Another way to say it is I’m asking if there are hypothetical time-reversible rules that don’t have the first law of conservation of energy due to not implying time symmetry.
Scott Aaronson claims that the analogue of energy is conserved, though not momentum, though I will also give the paper to see if you can verify the claim, though you will have to download it on your computer/phone.
It’s on page 4 when Luke Schaeffer starts to claim that particles, which is the analogue energy, is conserved in his Cellular Automaton.
if there are hypothetical time-reversible rules that don’t have the first law of conservation of energy due to not implying time symmetry
Yes, there are. For instance, take one-dimensional model with a particle (to avoid questions about origin, you might add two reference particles which would not move) having conserved quantity v and position x(t). The law could be x′(t)=v∗abs(t); it is symmetric around zero, it is reverse-simulatable, but not translation invariant.
Translation-invariance means that law is invariant in t - that is, if you test a system twice at different times, you might obtain same results. It is kind of continuous symmetry.
There is discrete, mirror symmetry, which is weaker than continuous but very much stronger than allowing to reverse-simulate. Mirror symmetry with “axis” T means that if system evolved from state A to B in time interval [T-t; T], then it would evolve from B to A during interval [T; T+t].
Reverse-simulation is even weaker, it only requires to specify a law for calculating past states (no need for reverse law to be same as forward one).
Thanks for answering the question, so if I’m correctly reading this, time-reversibility in simulation does not imply time symmetry or discrete mirror symmetry, and is strictly weaker than both of these, allowing you to have time-reversible rules that violate the first law of thermodynamics, allowing for creation or destruction of energy/heat.
Do you happen to have definition of “energy” for cellular automata?
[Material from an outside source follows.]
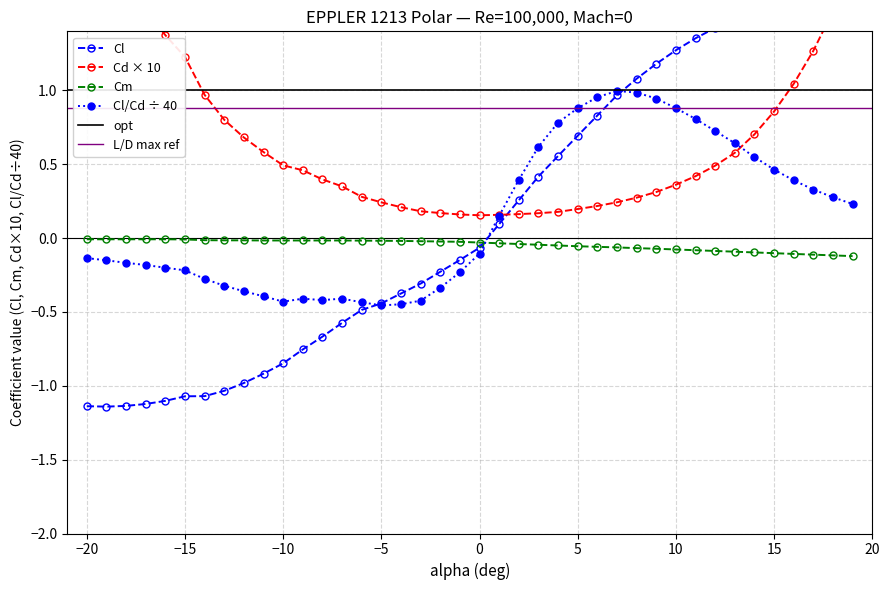

What is the difference between the maximum and minimum values in the Cm series?

0.1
I guess you could group states reachable via the reversible law (thus being on one loop) into equivalence classes, but that does not say anything about cells in any local area.
Physics is continuous and has Noether’s theorem; for it, time shift symmetry (not even reversing time direction) implies conservation of energy.
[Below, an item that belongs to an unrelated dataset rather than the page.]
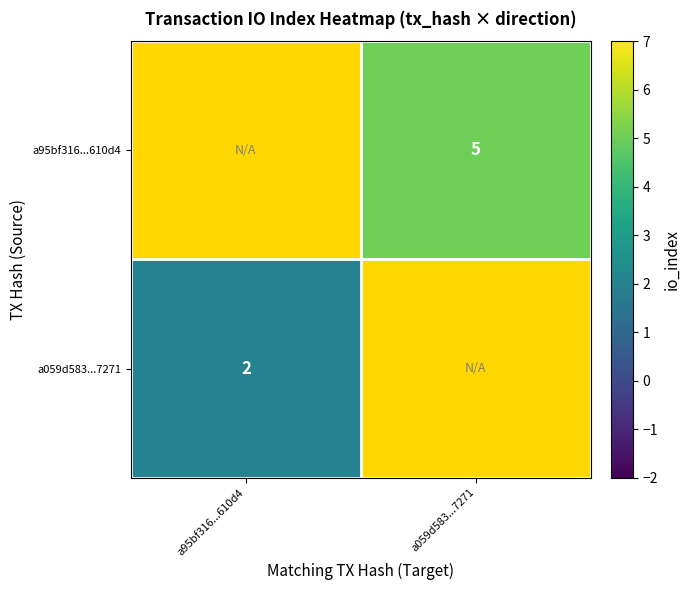

Is it true that a059d583...7271 equals 2 at a95bf316...610d4?

True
For the physics case, I’m asking essentially whether there can be a physical rule (at least in a hypothetical universe different than our real one) that is time-reversible, but not having time shift symmetry, and thus not implying conservation of energy, or if time-reversible physical rules always imply time shift symmetry/time symmetry.
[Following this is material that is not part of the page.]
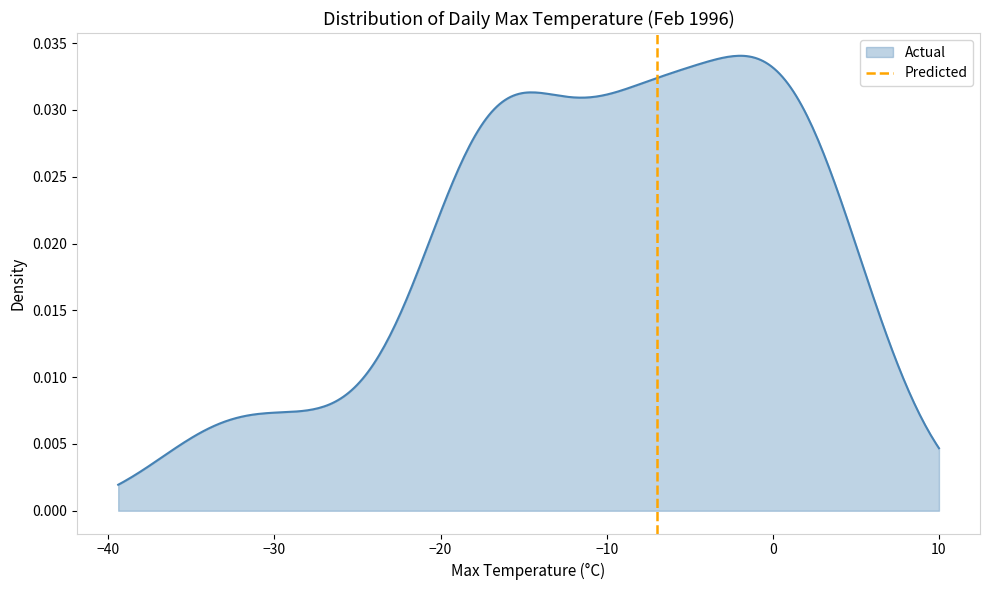

Does the chart have visible grid lines?

No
Another way to say it is I’m asking if there are hypothetical time-reversible rules that don’t have the first law of conservation of energy due to not implying time symmetry.
Scott Aaronson claims that the analogue of energy is conserved, though not momentum, though I will also give the paper to see if you can verify the claim, though you will have to download it on your computer/phone.
It’s on page 4 when Luke Schaeffer starts to claim that particles, which is the analogue energy, is conserved in his Cellular Automaton.
https://scottaaronson.blog/?p=1896#comment-110879
https://eccc.weizmann.ac.il//report/2014/084/
Yes, there are. For instance, take one-dimensional model with a particle (to avoid questions about origin, you might add two reference particles which would not move) having conserved quantity v and position x(t). The law could be x′(t)=v∗abs(t); it is symmetric around zero, it is reverse-simulatable, but not translation invariant.
What does translation invariance mean here? Is it the same thing as time-symmetry? Or is it time-symmetry for all T?
Translation-invariance means that law is invariant in t - that is, if you test a system twice at different times, you might obtain same results. It is kind of continuous symmetry.
There is discrete, mirror symmetry, which is weaker than continuous but very much stronger than allowing to reverse-simulate. Mirror symmetry with “axis” T means that if system evolved from state A to B in time interval [T-t; T], then it would evolve from B to A during interval [T; T+t].
Reverse-simulation is even weaker, it only requires to specify a law for calculating past states (no need for reverse law to be same as forward one).
Thanks for answering the question, so if I’m correctly reading this, time-reversibility in simulation does not imply time symmetry or discrete mirror symmetry, and is strictly weaker than both of these, allowing you to have time-reversible rules that violate the first law of thermodynamics, allowing for creation or destruction of energy/heat.